TASKS FOR THIS EXERCISE:
• a. Name every US state mentioned in the passage about John Rankin.
• b. Copy the John Rankin passage word for word from "During his sojourn" to "and Missionary Magazine.".

DOCUMENT SEGMENT:
--- Begin ---
John Rankin (not to be confused with the New England abolitionist of the same name) was born in 1793 in east Tennessee to devout anti-slavery parents. He was greatly influenced by the Second Great Awakening, which was sweeping through Tennessee during his youth, and was ordained a Presbyterian minister in 1816. He joined Charles Osborn's Tennessee Manumission Society around that time. But even though he lived and preached in a region where many people frowned on slavery, his anti-slavery zeal caused suspicion in his church presbytery, who recorded in his file their "suspicion and distrust because of his frequent expression of opposition to slavery."

During this time his wife, Jean, gave birth to their first son, and the Rankins decided they didn't want their children growing up under the influence of slavery. And so they headed north, intent on reaching the free state of Ohio. But along their journey they stopped in an anti-slavery Kentucky town that just happened to be looking for a preacher. Rankin agreed to fill in temporarily and ended up staying for a four year stint.

During his sojourn in Kentucky Rankin didn't confine himself to his anti-slavery congregation. He wrote later that "I preached against slavery in some of the most prominent parts of the State, and was known as an abolitionist as far as I was known, and I spoke against slavery in families of wealthy slveholders, and I never had an insult offered." He also wrote anti-slavery articles, helped found anti-slavery societies, established a school for slaves, and cofounded the Abolitiion Intelligencer and Missionary Magazine.
--- End ---
DATASET:
--- Begin ---
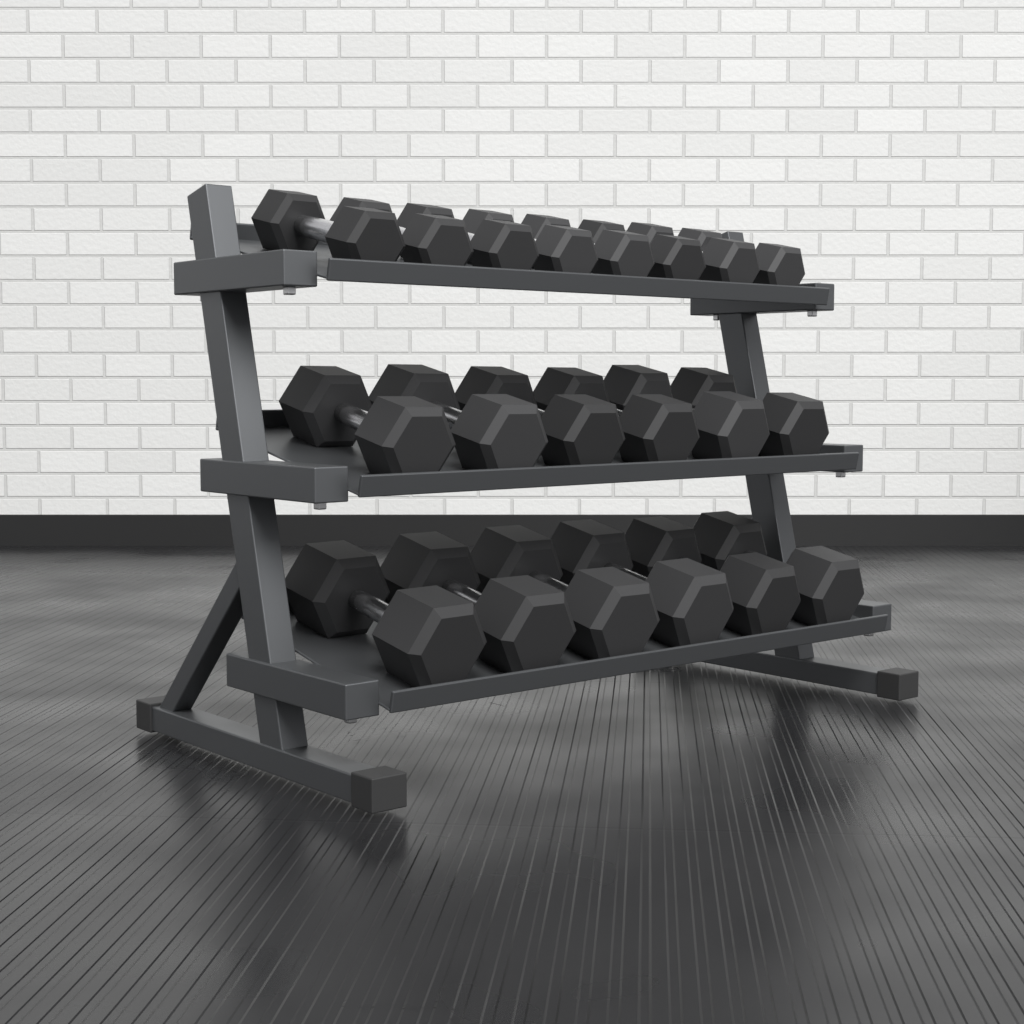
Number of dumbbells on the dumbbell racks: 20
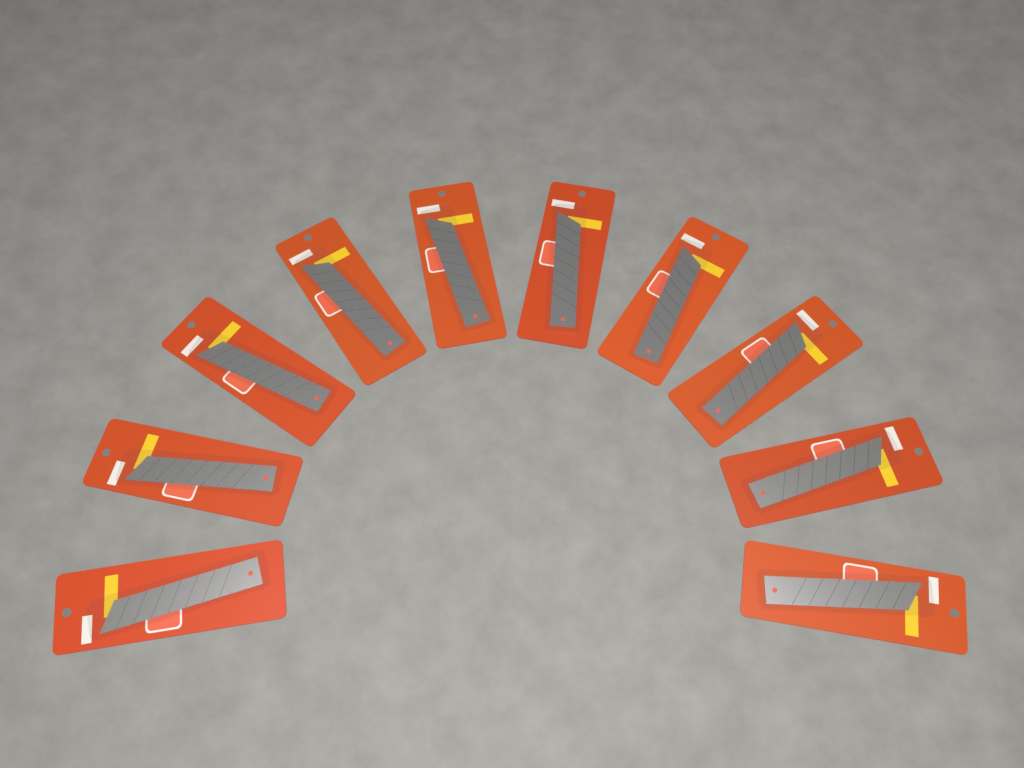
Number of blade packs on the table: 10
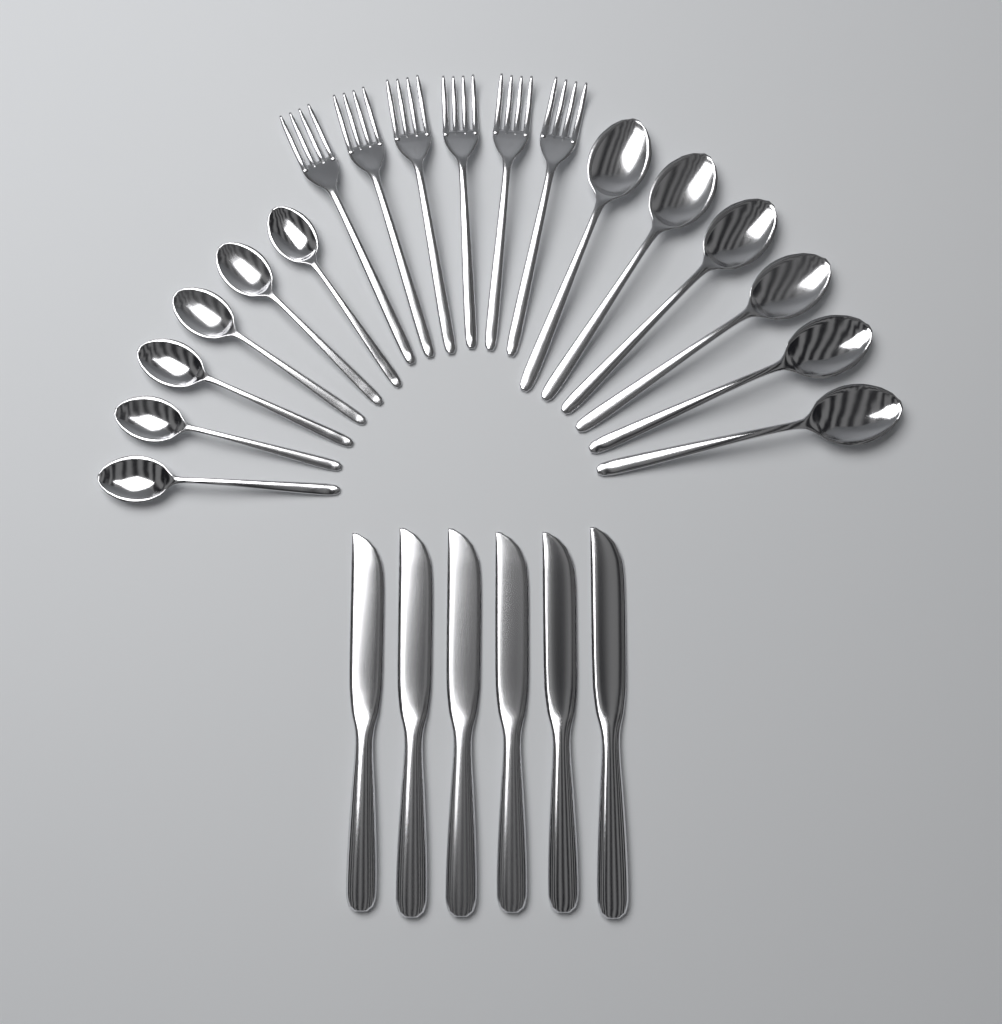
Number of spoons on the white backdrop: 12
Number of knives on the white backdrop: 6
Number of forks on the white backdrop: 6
--- End ---
--- Begin ---
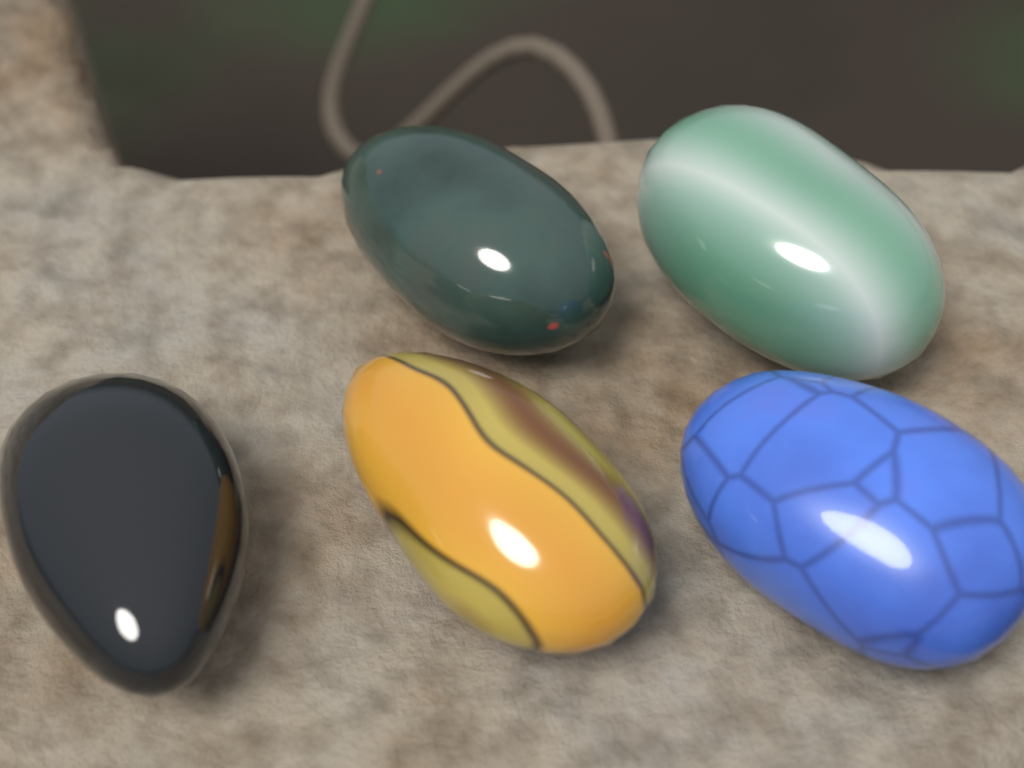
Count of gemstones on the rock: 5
--- End ---
IN RESPONSE:
• a. Tennessee, Ohio, Kentucky

• b.
During his sojourn in Kentucky Rankin didn't confine himself to his anti-slavery congregation. He wrote later that "I preached against slavery in some of the most prominent parts of the State, and was known as an abolitionist as far as I was known, and I spoke against slavery in families of wealthy slveholders, and I never had an insult offered." He also wrote anti-slavery articles, helped found anti-slavery societies, established a school for slaves, and cofounded the Abolitiion Intelligencer and Missionary Magazine.